# Data:
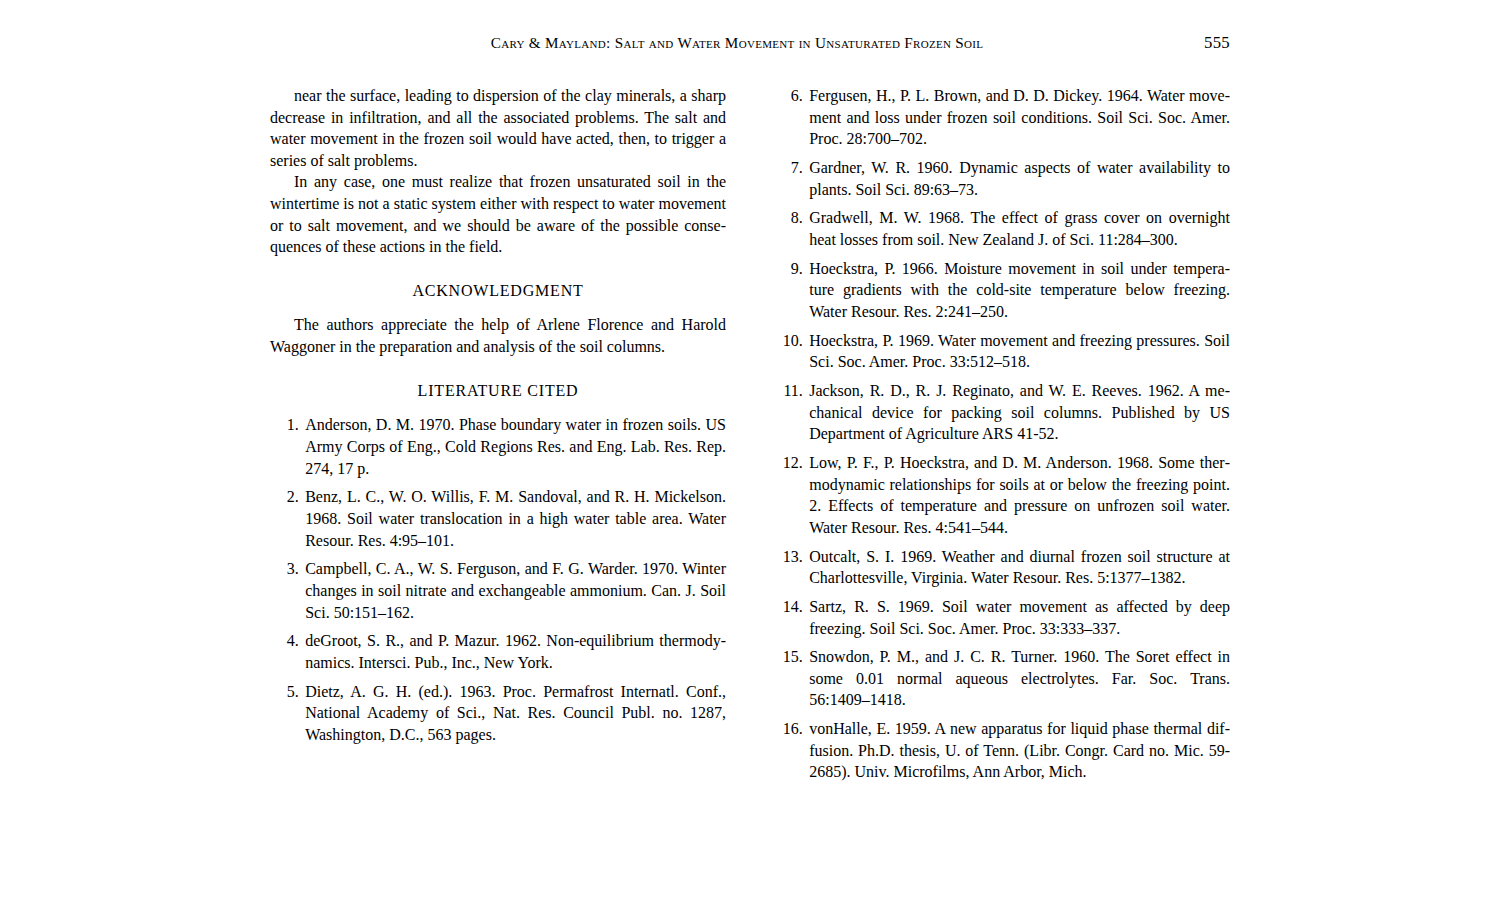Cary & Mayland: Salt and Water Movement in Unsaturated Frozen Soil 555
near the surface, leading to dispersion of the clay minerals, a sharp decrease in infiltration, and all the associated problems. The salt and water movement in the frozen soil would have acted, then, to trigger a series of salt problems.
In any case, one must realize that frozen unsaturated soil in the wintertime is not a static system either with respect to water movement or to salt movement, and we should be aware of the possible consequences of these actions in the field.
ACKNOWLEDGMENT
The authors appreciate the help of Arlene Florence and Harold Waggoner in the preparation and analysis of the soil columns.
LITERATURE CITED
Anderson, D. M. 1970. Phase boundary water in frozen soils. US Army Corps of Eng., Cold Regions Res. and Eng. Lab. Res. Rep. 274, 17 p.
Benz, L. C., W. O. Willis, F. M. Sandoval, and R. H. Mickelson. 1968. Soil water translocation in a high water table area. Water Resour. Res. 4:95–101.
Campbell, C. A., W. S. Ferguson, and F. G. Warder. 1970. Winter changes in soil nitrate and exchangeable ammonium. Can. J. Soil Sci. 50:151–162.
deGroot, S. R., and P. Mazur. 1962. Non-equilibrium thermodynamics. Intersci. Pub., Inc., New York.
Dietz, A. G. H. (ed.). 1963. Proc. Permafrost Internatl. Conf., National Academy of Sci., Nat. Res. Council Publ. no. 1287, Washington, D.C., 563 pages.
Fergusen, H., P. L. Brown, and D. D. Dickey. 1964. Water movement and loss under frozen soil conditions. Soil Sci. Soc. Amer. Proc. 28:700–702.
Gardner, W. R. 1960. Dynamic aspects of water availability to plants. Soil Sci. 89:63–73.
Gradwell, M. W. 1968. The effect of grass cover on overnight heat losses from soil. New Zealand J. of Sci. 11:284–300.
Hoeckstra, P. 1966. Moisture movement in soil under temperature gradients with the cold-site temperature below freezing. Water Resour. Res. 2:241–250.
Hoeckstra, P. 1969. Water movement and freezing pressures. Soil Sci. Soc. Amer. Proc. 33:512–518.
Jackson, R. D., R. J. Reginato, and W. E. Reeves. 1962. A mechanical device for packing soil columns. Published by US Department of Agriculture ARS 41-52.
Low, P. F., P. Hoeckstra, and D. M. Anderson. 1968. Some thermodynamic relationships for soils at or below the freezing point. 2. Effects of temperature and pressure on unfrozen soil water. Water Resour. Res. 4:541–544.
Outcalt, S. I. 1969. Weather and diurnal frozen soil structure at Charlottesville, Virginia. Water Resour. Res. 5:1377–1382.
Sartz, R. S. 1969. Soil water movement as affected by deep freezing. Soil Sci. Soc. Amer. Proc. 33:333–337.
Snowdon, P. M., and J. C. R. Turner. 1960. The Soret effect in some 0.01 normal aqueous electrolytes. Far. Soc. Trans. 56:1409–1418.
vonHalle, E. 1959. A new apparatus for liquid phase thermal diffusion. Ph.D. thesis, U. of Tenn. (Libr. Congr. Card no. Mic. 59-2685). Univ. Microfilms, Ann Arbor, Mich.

--

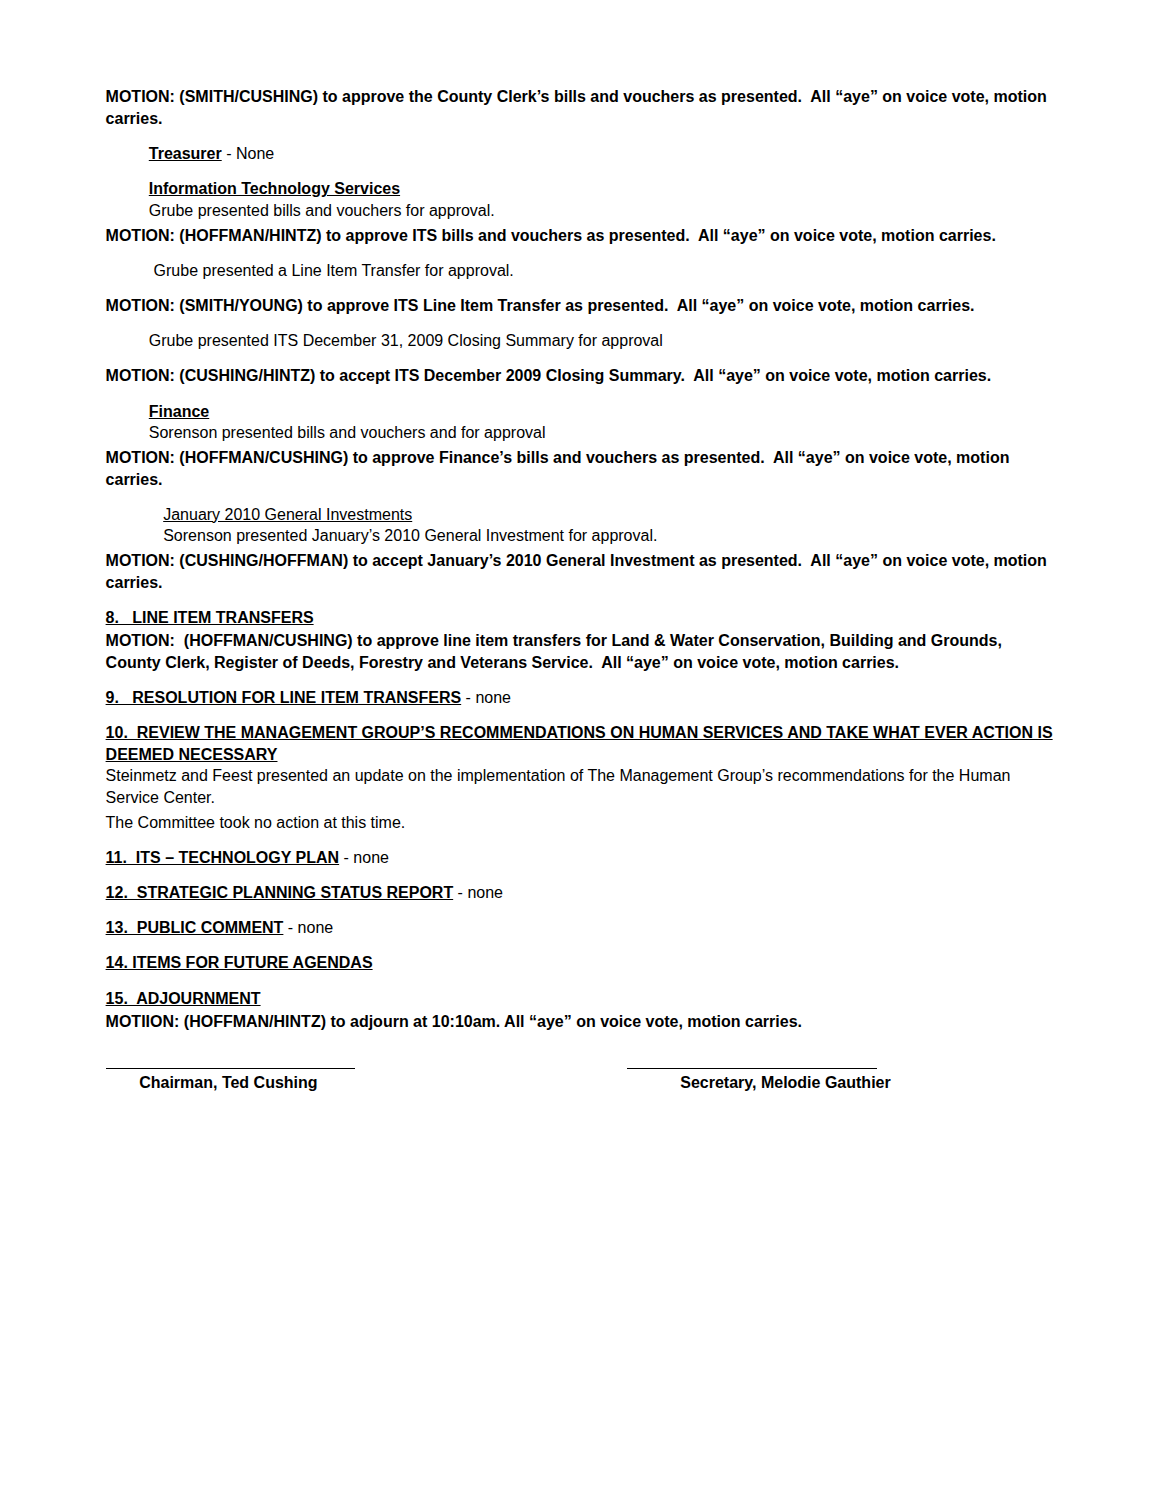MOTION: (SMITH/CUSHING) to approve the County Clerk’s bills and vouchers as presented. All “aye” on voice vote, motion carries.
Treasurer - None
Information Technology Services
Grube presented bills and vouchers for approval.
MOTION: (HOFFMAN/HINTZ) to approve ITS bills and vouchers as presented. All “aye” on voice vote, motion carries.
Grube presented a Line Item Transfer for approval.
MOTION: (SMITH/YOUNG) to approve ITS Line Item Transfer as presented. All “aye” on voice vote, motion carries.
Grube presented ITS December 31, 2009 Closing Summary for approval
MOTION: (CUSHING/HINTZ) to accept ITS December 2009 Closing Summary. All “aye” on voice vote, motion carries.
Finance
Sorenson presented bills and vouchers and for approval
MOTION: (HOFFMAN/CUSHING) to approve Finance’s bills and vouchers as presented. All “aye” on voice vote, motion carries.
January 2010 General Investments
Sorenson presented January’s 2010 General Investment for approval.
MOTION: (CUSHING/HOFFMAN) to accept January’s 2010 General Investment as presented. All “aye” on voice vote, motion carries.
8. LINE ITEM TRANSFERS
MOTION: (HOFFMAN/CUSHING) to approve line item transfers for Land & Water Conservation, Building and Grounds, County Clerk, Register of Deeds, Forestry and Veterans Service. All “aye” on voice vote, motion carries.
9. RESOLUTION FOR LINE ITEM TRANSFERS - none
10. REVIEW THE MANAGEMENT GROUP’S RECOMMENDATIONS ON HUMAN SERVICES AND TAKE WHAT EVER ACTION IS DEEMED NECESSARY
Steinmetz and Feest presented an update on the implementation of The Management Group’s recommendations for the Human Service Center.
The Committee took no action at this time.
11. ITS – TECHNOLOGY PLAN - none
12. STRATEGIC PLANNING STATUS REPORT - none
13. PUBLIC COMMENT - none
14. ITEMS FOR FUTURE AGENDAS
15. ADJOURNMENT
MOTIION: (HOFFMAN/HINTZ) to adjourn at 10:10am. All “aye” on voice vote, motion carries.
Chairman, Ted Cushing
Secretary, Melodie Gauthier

* * *

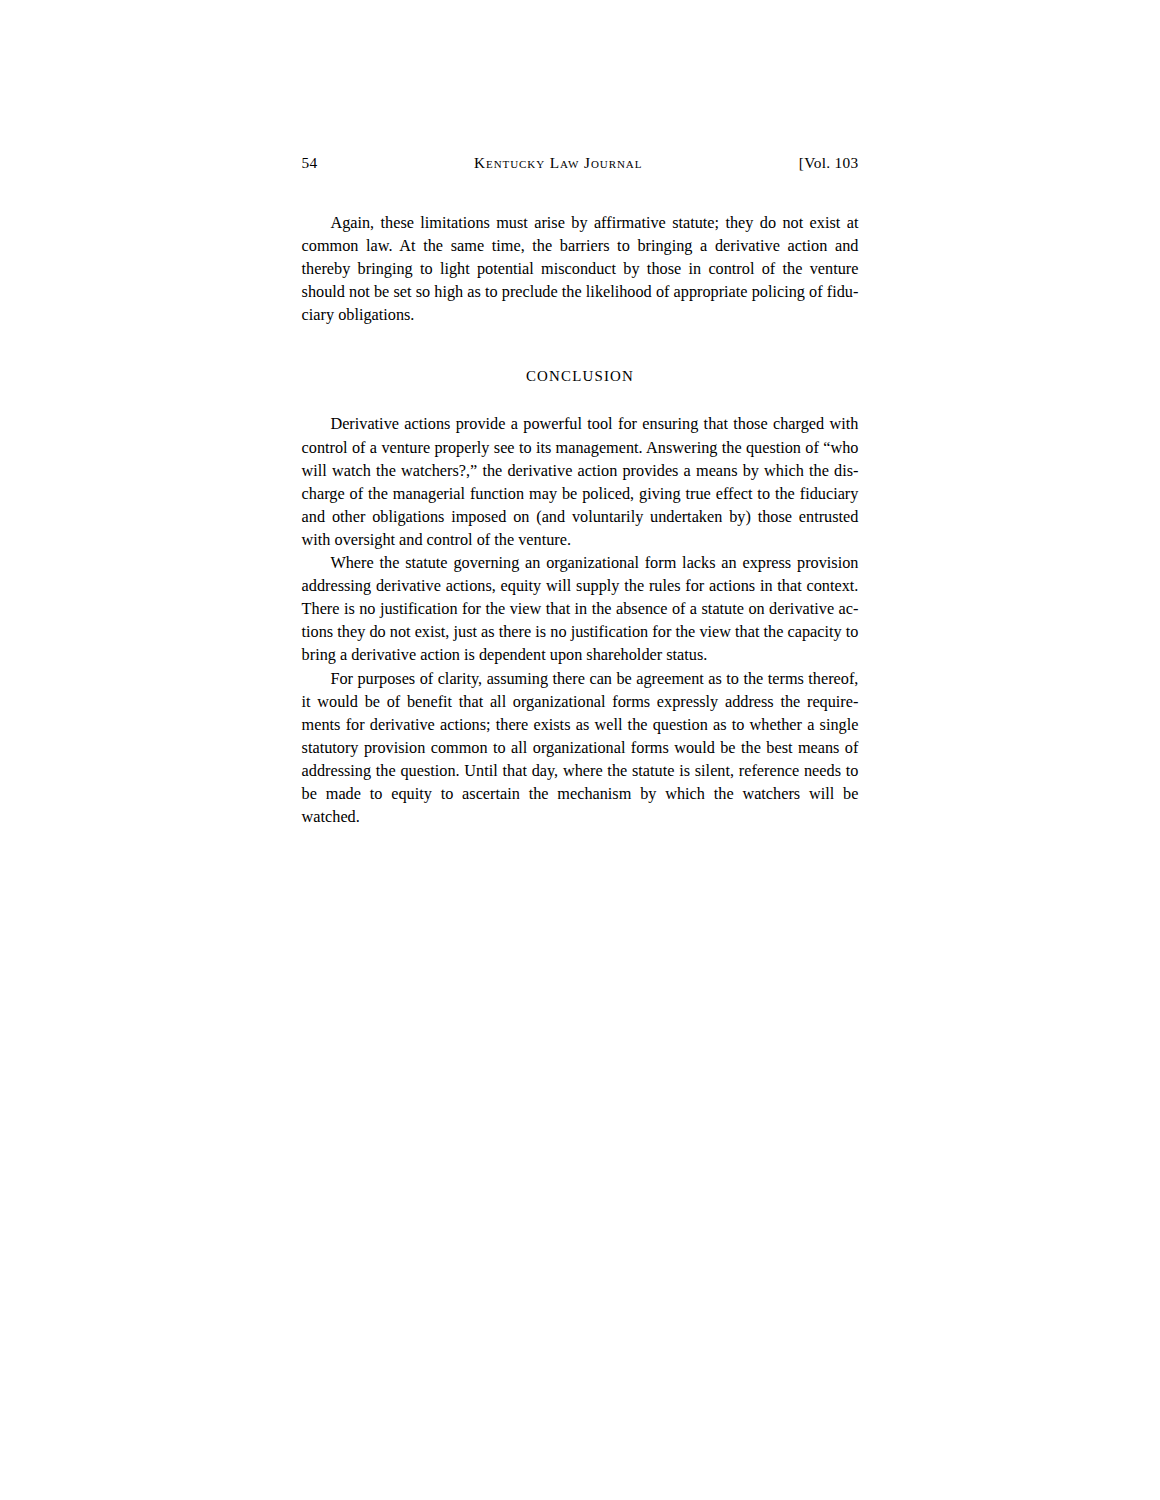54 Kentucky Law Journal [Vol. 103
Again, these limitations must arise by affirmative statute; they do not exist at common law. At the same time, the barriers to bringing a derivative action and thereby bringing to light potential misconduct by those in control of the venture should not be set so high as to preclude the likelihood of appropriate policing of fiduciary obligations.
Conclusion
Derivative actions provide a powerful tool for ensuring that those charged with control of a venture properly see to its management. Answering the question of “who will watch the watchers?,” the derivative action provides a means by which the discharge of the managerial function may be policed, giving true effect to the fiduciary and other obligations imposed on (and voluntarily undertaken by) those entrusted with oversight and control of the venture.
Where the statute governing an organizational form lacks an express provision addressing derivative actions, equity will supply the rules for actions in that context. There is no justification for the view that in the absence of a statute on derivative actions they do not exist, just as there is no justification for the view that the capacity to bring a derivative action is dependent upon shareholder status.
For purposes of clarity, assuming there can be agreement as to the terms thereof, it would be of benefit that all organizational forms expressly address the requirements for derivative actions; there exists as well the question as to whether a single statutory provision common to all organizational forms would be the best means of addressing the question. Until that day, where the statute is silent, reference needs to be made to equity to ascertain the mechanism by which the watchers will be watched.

# Work to be completed:
Extract each line from the entries above that contains the string "must".

# Solution to this exercise:
In any case, one must realize that frozen unsaturated soil in the wintertime is not a static system either with respect to water movement or to salt movement, and we should be aware of the possible consequences of these actions in the field.
Again, these limitations must arise by affirmative statute; they do not exist at common law. At the same time, the barriers to bringing a derivative action and thereby bringing to light potential misconduct by those in control of the venture should not be set so high as to preclude the likelihood of appropriate policing of fiduciary obligations.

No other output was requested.